I’ve not written a post for a while that just draws attention to another discussion. But I thought Mark Jackson’s two articles from the past week or so were absolutely brilliant. Mark – look me up sometime, I’d love to buy you a beer.
It also rekindled my thinking that I need to finally change the name of my firm. You all know what a joy doing that is, especially when you have strong search rank for your old domain name.
I hear this all the time
“I’m a designer and I don’t really do I.T.”
“I’m more of an I.T. person, I don’t really do design.”
“I looked at competitor sites and built something similar.”
“We don’t really look at our site’s statistics much.”
…and on….
I’m old. I’m blessed (cursed?) with a background EXTENSIVE in both I.T., Design, and Search Marketing. What I realized even with the different viewpoints is that SEM (Search Engine Marketing) is far more important than any pixel tweaking or snazzy coding ever was or would be to the growth of a web business. I imagine I see the world like those flies that have 100s of lenses each giving a slightly different angle on things.
In 1998 when I started, I was all about web design and meta tags, but over the next 3-4 years, through 2002, I did more and more real search marketing. By 2004, it was almost full-time, a split between organic SEO, PPC, and landing page optimization. Design was done as a necessary vehicle to achieve search rank – sort of a super-landing-page project (in my mind at least.) Site Creations, Inc. doesn’t fit anymore. I’m going to have to rebrand soon to be faithful to this change.
I feel that no design should be started without a true SEM expert present at the meeting, and throughout design. This introduces confusion into my sales activity, of course. Most people come to me wanting web design, often for abysmal product offerings. I want to help, but unless they have a great offer, and truly understand how conversion-driven design works, I have a hard time staying enthused unless we can address some of the underlying issues first.

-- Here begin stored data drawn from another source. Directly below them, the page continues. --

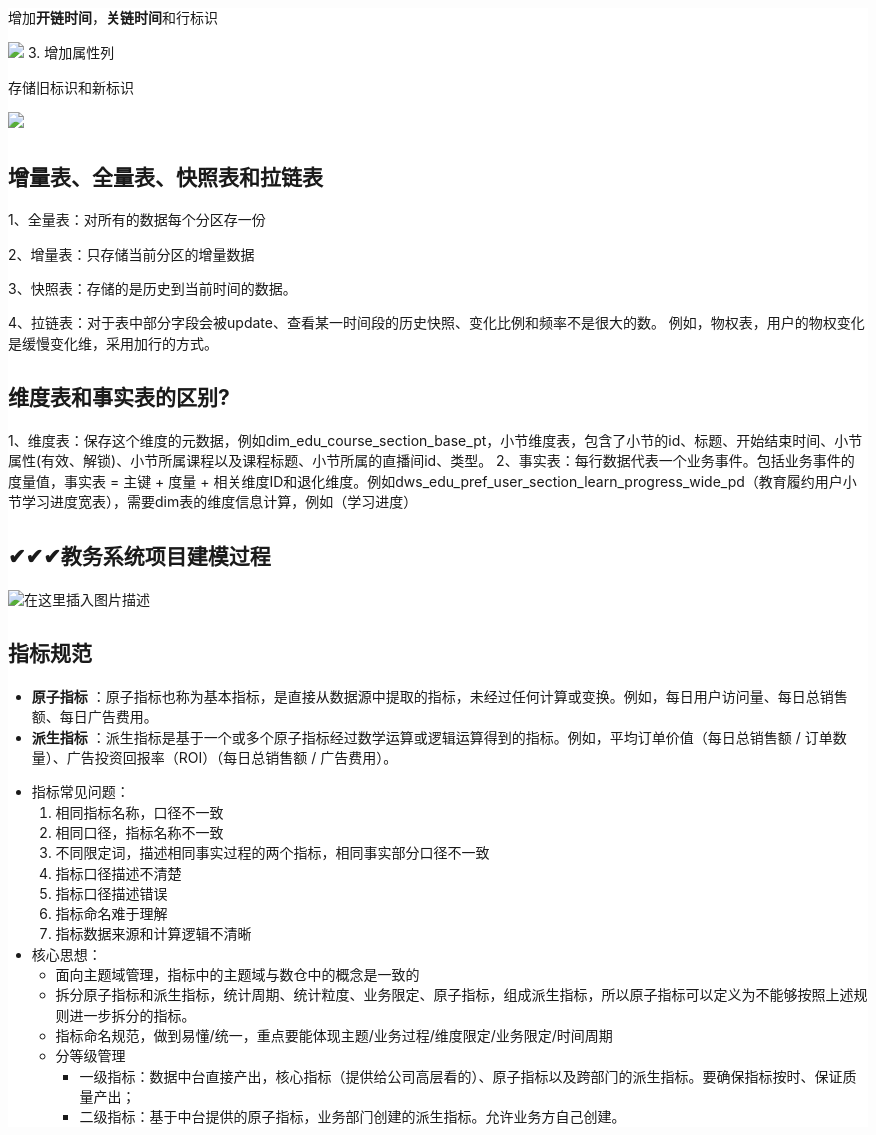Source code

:    增加**开链时间**，**关链时间**和行标识

   ![](https://img-blog.csdnimg.cn/img_convert/c3d0a73aa36ef44db1604087f63ad11e.png)
3. 增加属性列

   存储旧标识和新标识

   ![](https://img-blog.csdnimg.cn/img_convert/776905e38e4e75d457a37ea5e33afd99.png)

## 增量表、全量表、快照表和拉链表

1、全量表：对所有的数据每个分区存一份

2、增量表：只存储当前分区的增量数据

3、快照表：存储的是历史到当前时间的数据。

4、拉链表：对于表中部分字段会被update、查看某一时间段的历史快照、变化比例和频率不是很大的数。
例如，物权表，用户的物权变化是缓慢变化维，采用加行的方式。

## 维度表和事实表的区别?

1、维度表：保存这个维度的元数据，例如dim_edu_course_section_base_pt，小节维度表，包含了小节的id、标题、开始结束时间、小节属性(有效、解锁)、小节所属课程以及课程标题、小节所属的直播间id、类型。
2、事实表：每行数据代表一个业务事件。包括业务事件的度量值，事实表 = 主键 + 度量 + 相关维度ID和退化维度。例如dws_edu_pref_user_section_learn_progress_wide_pd（教育履约用户小节学习进度宽表），需要dim表的维度信息计算，例如（学习进度）

## ✔✔✔教务系统项目建模过程

![在这里插入图片描述](https://img-blog.csdnimg.cn/19cd9e2827a547f0970c043176710045.png)

## 指标规范

* **原子指标** ：原子指标也称为基本指标，是直接从数据源中提取的指标，未经过任何计算或变换。例如，每日用户访问量、每日总销售额、每日广告费用。
* **派生指标** ：派生指标是基于一个或多个原子指标经过数学运算或逻辑运算得到的指标。例如，平均订单价值（每日总销售额 / 订单数量）、广告投资回报率（ROI）（每日总销售额 / 广告费用）。

- 指标常见问题：
  1. 相同指标名称，口径不一致
  2. 相同口径，指标名称不一致
  3. 不同限定词，描述相同事实过程的两个指标，相同事实部分口径不一致
  4. 指标口径描述不清楚
  5. 指标口径描述错误
  6. 指标命名难于理解
  7. 指标数据来源和计算逻辑不清晰
- 核心思想：
  - ⾯向主题域管理，指标中的主题域与数仓中的概念是⼀致的
  - 拆分原⼦指标和派⽣指标，统计周期、统计粒度、业务限定、原⼦指标，组成派⽣指标，所以原⼦指标可以定义为不能够按照上述规则进⼀步拆分的指标。
  - 指标命名规范，做到易懂/统一，重点要能体现主题/业务过程/维度限定/业务限定/时间周期
  - 分等级管理
    - ⼀级指标：数据中台直接产出，核⼼指标（提供给公司⾼层看的）、原⼦指标以及跨部⻔的派⽣指标。要确保指标按时、保证质量产出；
    - ⼆级指标：基于中台提供的原⼦指标，业务部⻔创建的派⽣指标。允许业务⽅⾃⼰创建。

I thought David Rodnitzky did a nice job of summing up one way this can work:
….frequently pitch clients on a combination of ongoing SEM consulting and a one-time usability tune-up. Again, this is a win-win situation – I get more of the client’s business by charging for the usability assessment, the client gets a much better converting Web site out of the deal, and we both end up satisfied with the increased success of the search engine marketing campaign….
….it’s important as a consultant to try to bring these folks at least a little closer to earth and establish realistic and clearly understood goals at the beginning of the relationship….
I realize that I.T. and design skills are both vital to the success of many sites – features, functions, branding, and identity are naturally very important. But when “expertise-egos” get in the way, you lose. When that feature is taken too far for no good reason, or when that customer-driven design compromise makes you feel defensive, it’s time to hand over the keys.